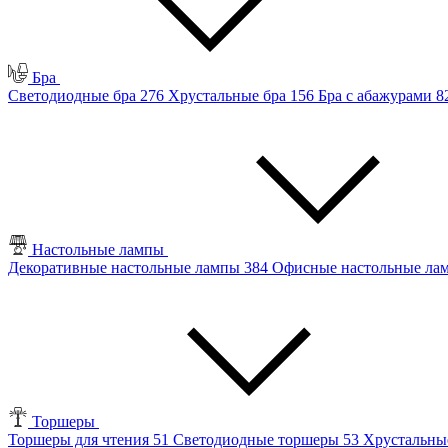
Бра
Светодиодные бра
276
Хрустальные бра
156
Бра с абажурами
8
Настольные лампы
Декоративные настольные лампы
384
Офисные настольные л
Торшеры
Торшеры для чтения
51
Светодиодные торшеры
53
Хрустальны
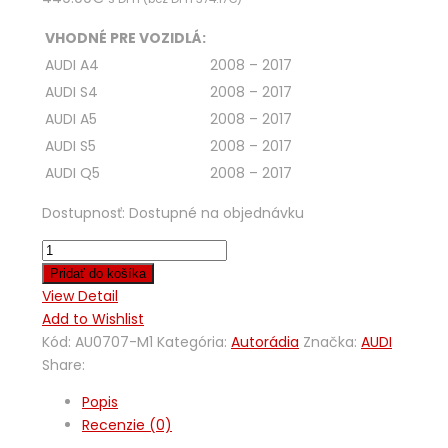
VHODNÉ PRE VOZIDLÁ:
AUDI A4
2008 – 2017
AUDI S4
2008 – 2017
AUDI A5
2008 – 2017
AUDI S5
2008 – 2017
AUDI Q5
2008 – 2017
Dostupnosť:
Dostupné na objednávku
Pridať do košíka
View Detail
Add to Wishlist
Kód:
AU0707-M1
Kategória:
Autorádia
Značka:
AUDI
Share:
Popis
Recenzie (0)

§ WORK REQUIRED: Output every line of text in the material as a numbered list, omitting blank lines. Do not include the pictures in your answer.

§ RESPONSE TO THIS TASK:
1. Бра
2. Светодиодные бра
3. 276
4. Хрустальные бра
5. 156
6. Бра с абажурами
7. 8
8. Настольные лампы
9. Декоративные настольные лампы
10. 384
11. Офисные настольные л
12. Торшеры
13. Торшеры для чтения
14. 51
15. Светодиодные торшеры
16. 53
17. Хрустальны
18. VHODNÉ PRE VOZIDLÁ:
19. AUDI A4
20. 2008 – 2017
21. AUDI S4
22. 2008 – 2017
23. AUDI A5
24. 2008 – 2017
25. AUDI S5
26. 2008 – 2017
27. AUDI Q5
28. 2008 – 2017
29. Dostupnosť:
30. Dostupné na objednávku
31. Pridať do košíka
32. View Detail
33. Add to Wishlist
34. Kód:
35. AU0707-M1
36. Kategória:
37. Autorádia
38. Značka:
39. AUDI
40. Share:
41. Popis
42. Recenzie (0)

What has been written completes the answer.